** Goal A **
In the Cubase icon thread, rewrite the paragraph beginning "@ N.Caffrey - I believe Logic uses TIFF format" as a short bulleted list that keeps its main facts.
** Goal B **
Decide whether each statement agrees with the Cubase icon thread, answering yes or no and quoting the deciding words:
(i) The 512px download is 70mb.
(ii) The icons were made in a wide rectangular shape.
(iii) Revising the brass ensemble articulations was already planned.

** Extract **
/---

# Massive icon project for Cubase.



## bhvrmusic (Jan 7, 2018)

EDIT: Haven't revisted these icons in a long time, but download links are still active if anyone is interested:

DOWNLOAD:

256px





BM_Track_Icons_256px.zip - Orangedox







dl.orangedox.com





512px (70mb)





BM_Track_Icons_512px.zip - Orangedox







dl.orangedox.com





1024px (104mb)





BM_Track_Icons_1024px.zip - Orangedox







dl.orangedox.com


----------



## N.Caffrey (Jan 7, 2018)

Hi,

That looks nice. Wouldn't it work also with Logic?


----------



## Pablocrespo (Jan 7, 2018)

Hi, I would like to try them out and give you some feedback!

It seems like a lot of work, thanks!


----------



## bhvrmusic (Jan 7, 2018)

@ Pablo - PM'd you some links. Definitely let me know what you think. I will be doing some additions / revisions toward the end of the month, so if you (or anybody) has requests for certain libraries or feedback on ones that don't work (or look terrible), feel free to pass on a message. I have planned to revise the brass ensemble and orchestra ensemble articulations already - too messy IMO.

@ N.Caffrey - I believe Logic uses TIFF format. They would most likely have to all be converted to work. Also not sure the required height x width ratio is - I've used square icons (eg 512 x 512) for Cubase / Nuendo. I'll look into this later in the month. For the time being I PM'd you PNG links so you can test if you want. If they work let me know for sure.

\---

** Information supplied **
/---

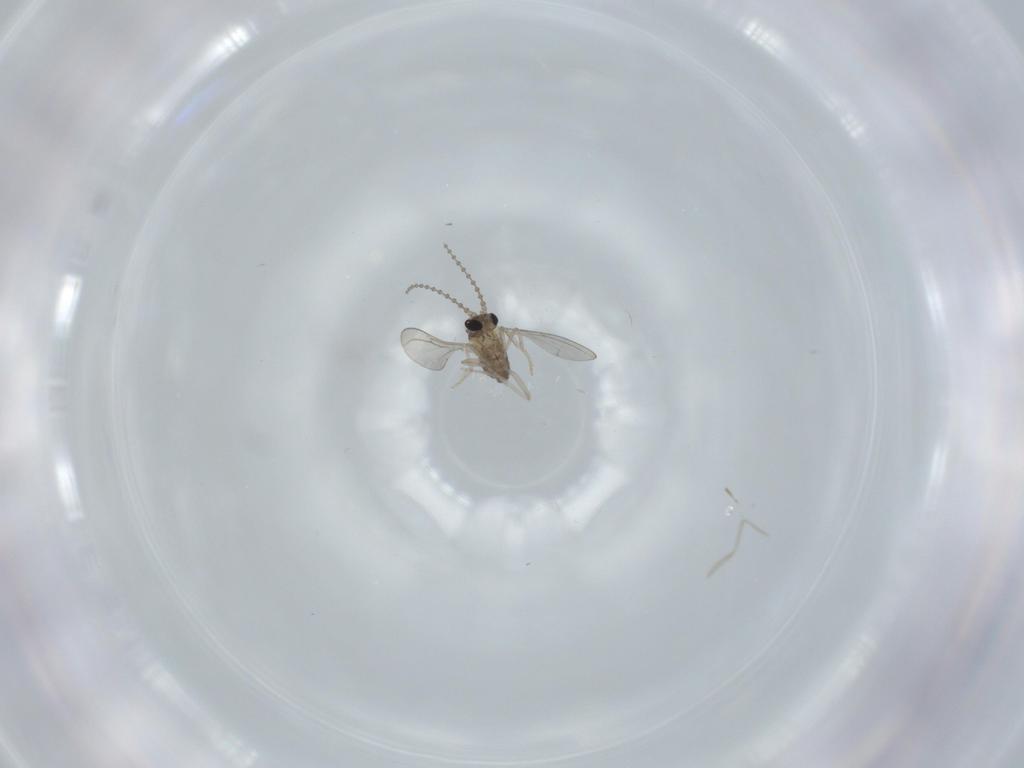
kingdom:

\---
/---

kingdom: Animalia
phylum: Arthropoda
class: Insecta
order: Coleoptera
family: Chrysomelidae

\---

** Task answer A **
- Logic probably uses TIFF, so the icons would most likely all need converting to work.
- The required height-to-width ratio is uncertain; the icons are square (e.g., 512 x 512) for Cubase / Nuendo.
- This will be looked into later in the month.
- For now, PNG links have been sent by PM for testing, with a request to report whether they work.

** Task answer B **
(i) Yes: "512px (70mb)"
(ii) No: "I've used square icons (eg 512 x 512) for Cubase / Nuendo."
(iii) Yes: "I have planned to revise the brass ensemble and orchestra ensemble articulations already"